Откуда плывет к приневским берегам? Что ее привело сюда? Неизлечимая болезнь, кажется, и не упоминаемая в медицинских справочниках: тоска по родине, ностальгия?
Сорок четвертый год. Возвращаюсь в Москву после поездки на Ленинградский фронт, весь еще там, в наступлении, под Гатчиной, и под Петергофом, и в Павловске, и на Ленинградской малой земле, и под Нарвой, там, где конец блокады, где стал виден конец войны.
«Отписываюсь». Один за другим появляются в газете очерки о поездке, и в награду получаю два билета на вечер в офицерский клуб.
На Пушечной, где нынче Дом учителя, — Вертинский, только что приехавший из Шанхая, дает офицерам флота свой чуть ли не первый концерт.
Не пластинка — Вертинский. Вертинский — человек.
Бледный, видно, как дрожат длинные, наэлектризованные пальцы, исполненные музыкального артистизма, и голос тоже чуть дрожит, выдавая необычное волнение, и еще подчеркнутей грассирование.
Нервничает. Всматривается в зал.
Слушают его поначалу вежливо, но суховато, настороженно, еще сами не знают, как себя вести: не пластинка, черт возьми, хрипя, крутится на вечеринке, — сам, реальный упадочник, белоэмигрант.
И косятся, когда какая-нибудь из офицерских жен хлопает не в меру.
Вертинский нервничает все больше.
Атмосфера настороженности сопровождает все первое отделение.
Второе — цикл «Тоска по родине», «Сумасшедший шарманщик», «В степи молдаванской», «Чужая вода, чужие города». Это — о себе, о своих скитаниях по белу свету, о том, как гонят опавшие листья «ветров табуны».

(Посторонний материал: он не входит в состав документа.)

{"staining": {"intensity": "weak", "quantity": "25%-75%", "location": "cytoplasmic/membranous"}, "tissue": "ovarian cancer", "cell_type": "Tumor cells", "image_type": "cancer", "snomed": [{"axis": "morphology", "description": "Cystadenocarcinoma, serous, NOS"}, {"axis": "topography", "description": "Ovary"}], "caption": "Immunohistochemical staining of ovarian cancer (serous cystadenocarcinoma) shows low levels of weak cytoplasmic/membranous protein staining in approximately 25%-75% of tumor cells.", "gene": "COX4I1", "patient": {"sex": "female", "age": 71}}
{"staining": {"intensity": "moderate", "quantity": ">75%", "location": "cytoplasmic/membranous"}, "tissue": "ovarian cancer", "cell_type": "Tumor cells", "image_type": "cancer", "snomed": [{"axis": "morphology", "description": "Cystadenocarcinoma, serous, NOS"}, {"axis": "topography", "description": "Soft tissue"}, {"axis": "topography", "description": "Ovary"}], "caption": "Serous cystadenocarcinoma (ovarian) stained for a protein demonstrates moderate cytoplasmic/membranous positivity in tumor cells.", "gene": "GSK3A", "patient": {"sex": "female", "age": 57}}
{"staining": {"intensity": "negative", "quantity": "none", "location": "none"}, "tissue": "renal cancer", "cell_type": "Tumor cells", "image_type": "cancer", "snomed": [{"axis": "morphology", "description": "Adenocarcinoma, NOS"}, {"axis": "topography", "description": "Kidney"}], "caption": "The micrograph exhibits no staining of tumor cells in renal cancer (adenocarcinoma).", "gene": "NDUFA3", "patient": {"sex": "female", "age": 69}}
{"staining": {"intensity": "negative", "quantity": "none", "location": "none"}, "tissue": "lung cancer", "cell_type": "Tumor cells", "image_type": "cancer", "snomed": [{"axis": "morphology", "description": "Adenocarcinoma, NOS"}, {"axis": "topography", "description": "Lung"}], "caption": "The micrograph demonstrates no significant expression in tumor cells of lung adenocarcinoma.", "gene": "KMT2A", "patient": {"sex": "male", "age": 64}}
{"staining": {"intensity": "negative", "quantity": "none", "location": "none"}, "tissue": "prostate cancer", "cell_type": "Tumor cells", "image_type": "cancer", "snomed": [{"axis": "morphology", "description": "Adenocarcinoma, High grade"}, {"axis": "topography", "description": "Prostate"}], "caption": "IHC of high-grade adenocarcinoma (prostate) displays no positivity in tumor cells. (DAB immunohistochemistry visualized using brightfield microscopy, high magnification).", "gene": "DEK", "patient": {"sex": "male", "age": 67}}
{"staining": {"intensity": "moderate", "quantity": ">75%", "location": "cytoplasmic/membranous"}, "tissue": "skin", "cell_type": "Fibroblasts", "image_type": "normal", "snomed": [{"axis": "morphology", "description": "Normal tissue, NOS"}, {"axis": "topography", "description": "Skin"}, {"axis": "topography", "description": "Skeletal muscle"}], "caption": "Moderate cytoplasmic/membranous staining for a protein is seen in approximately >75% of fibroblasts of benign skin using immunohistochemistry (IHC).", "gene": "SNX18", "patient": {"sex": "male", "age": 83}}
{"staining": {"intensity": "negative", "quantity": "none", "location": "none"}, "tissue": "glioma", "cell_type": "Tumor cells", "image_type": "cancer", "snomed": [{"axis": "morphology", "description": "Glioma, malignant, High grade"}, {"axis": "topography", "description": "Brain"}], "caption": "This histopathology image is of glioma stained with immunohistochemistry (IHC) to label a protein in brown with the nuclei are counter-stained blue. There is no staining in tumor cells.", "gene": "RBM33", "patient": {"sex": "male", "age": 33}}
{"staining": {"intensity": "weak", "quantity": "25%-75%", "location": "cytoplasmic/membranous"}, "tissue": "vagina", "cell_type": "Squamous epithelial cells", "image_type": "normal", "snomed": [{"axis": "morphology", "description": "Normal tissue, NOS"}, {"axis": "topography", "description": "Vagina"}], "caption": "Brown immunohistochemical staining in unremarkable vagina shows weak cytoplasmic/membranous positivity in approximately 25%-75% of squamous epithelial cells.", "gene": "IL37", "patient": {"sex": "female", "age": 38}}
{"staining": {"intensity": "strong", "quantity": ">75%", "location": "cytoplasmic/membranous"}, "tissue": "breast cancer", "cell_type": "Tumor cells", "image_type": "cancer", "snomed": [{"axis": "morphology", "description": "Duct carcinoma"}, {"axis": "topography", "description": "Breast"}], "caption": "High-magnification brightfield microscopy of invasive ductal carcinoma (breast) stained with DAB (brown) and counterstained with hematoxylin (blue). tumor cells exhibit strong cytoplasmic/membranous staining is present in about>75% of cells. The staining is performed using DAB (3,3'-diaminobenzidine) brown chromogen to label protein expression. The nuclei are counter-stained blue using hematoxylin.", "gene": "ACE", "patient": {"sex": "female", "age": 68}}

Отступила бананово-лимонно-сингапуровая пошловатая изысканность, осыпалась мишура и позолота кабацких елочных украшений, осталась лицом к лицу с залом многолетняя тоска, звериное одиночество в чужих гостиницах. Все она же, ностальгия, неизлечимая болезнь.
И человеческая боль.
И талант, не растраченный до конца по чужим салонам и чужим кабакам.